Yes, tonight Christ gives himself for us in service as feet are washed; yes, tonight Christ gives himself for us as nourishment as we take into our selves his Body and Blood. Tonight, we will go with him to Gethsemane as we walk to the chapel; tonight, we make his desolation real for us as the altars are stripped, the church made naked of its usual beauty. Tomorrow we will stand at the foot of his cross, as we make our veneration, and we will go with him into the darkness of the grave as we commemorate his burial. Saturday night we will wait with him in that darkness, wait with the whole Church – past, present and future – for the revelation of God’s purposes, for the revelation of God’s life among us.
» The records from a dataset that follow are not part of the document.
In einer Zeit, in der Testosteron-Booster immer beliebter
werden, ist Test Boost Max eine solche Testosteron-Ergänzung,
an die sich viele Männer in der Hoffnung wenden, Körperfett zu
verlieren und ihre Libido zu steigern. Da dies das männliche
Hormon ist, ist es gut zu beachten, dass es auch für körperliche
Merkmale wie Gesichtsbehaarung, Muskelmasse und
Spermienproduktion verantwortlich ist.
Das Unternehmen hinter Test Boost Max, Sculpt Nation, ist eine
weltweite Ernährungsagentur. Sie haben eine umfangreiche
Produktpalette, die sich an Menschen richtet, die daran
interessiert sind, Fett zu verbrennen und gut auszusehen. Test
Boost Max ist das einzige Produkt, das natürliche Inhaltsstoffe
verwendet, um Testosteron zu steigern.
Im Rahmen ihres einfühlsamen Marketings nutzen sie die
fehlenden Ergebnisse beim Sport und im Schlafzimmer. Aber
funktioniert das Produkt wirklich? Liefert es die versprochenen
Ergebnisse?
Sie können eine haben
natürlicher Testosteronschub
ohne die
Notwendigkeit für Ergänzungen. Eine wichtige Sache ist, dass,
Ah, then Easter, what Keble calls “Oh! day of days” – as we make that proclamation of resurrection, flood with the light the whole Church, in action and in word, we burst forth with Christ from the tomb, we share in his resurrection; the reality of Christ’s new life made symbolically and presently available.
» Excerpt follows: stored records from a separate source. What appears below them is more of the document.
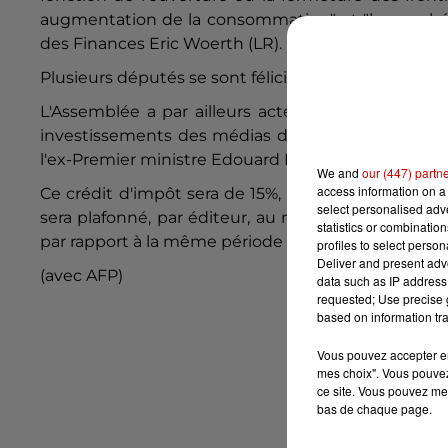
augmentation de la consommation" et "le marché no
des Finances Eric Woerth (LR).
Plusieurs députés se sont félicités de ce vote, qui 
L'Assemblée a par ailleurs acté la création d'un c
investissements des médias dans les programmes e
l'ex-Premier ministre Edouard Philippe mi-juin.
We and
our (447) partn
access information on a 
Ce crédit d'impôt sera de 15%, pour des dépenses 
select personalised ad
sera plafonné, par éditeur, au montant de la baiss
statistics or combinatio
par rapport à la même période en 2019.
profiles to select person
Deliver and present adv
(avec AFP)
data such as IP address 
requested; Use precise g
based on information tra
Vous pouvez accepter en 
mes choix". Vous pouvez
ce site. Vous pouvez met
bas de chaque page.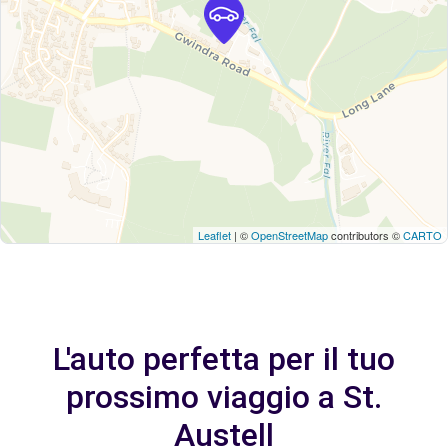
Leaflet
| ©
OpenStreetMap
contributors ©
CARTO
L'auto perfetta per il tuo
prossimo viaggio a St.
Austell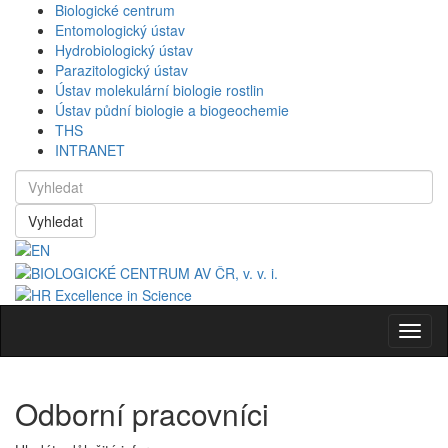
Biologické centrum
Entomologický ústav
Hydrobiologický ústav
Parazitologický ústav
Ústav molekulární biologie rostlin
Ústav půdní biologie a biogeochemie
THS
INTRANET
Vyhledat
Navig
Odborní pracovníci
In his second letter to Timothy, St Paul writes: “The saying is sure:
If we have died with him, we will also live with him; 
if we endure, we will also reign with him.” (2 Timothy 2:11-12) Symbolically – and believe me, this side of God, symbols are the only way to experience ultimate reality – symbolically, in these days we are doing exactly what Paul is talking about: entering into the reality of Christ’s death by remembering, making the reality a present reality. Do you feel desolation, loss as the altars are stripped? You are remembering, entering into that reality in the present moment. Do you feel Christ present with you as you receive the bread and wine of Holy Communion? You are remembering, entering into that reality in the present moment. Do you feel loved tenderly by Christ as you watch or have your feet washed. You are remembering, entering into that reality in the present moment. Remember. Pray with Christ in Gethsemane, walk with Christ along the torturous road to Golgotha, kneel as his cross, watch him die. Remember. Proclaim and share in his resurrection. In order that what “happened to him [may be] as present [to you, ] to us, and as near, as ever [it] can be”, and that in end the we may live and reign with him, both now and ever.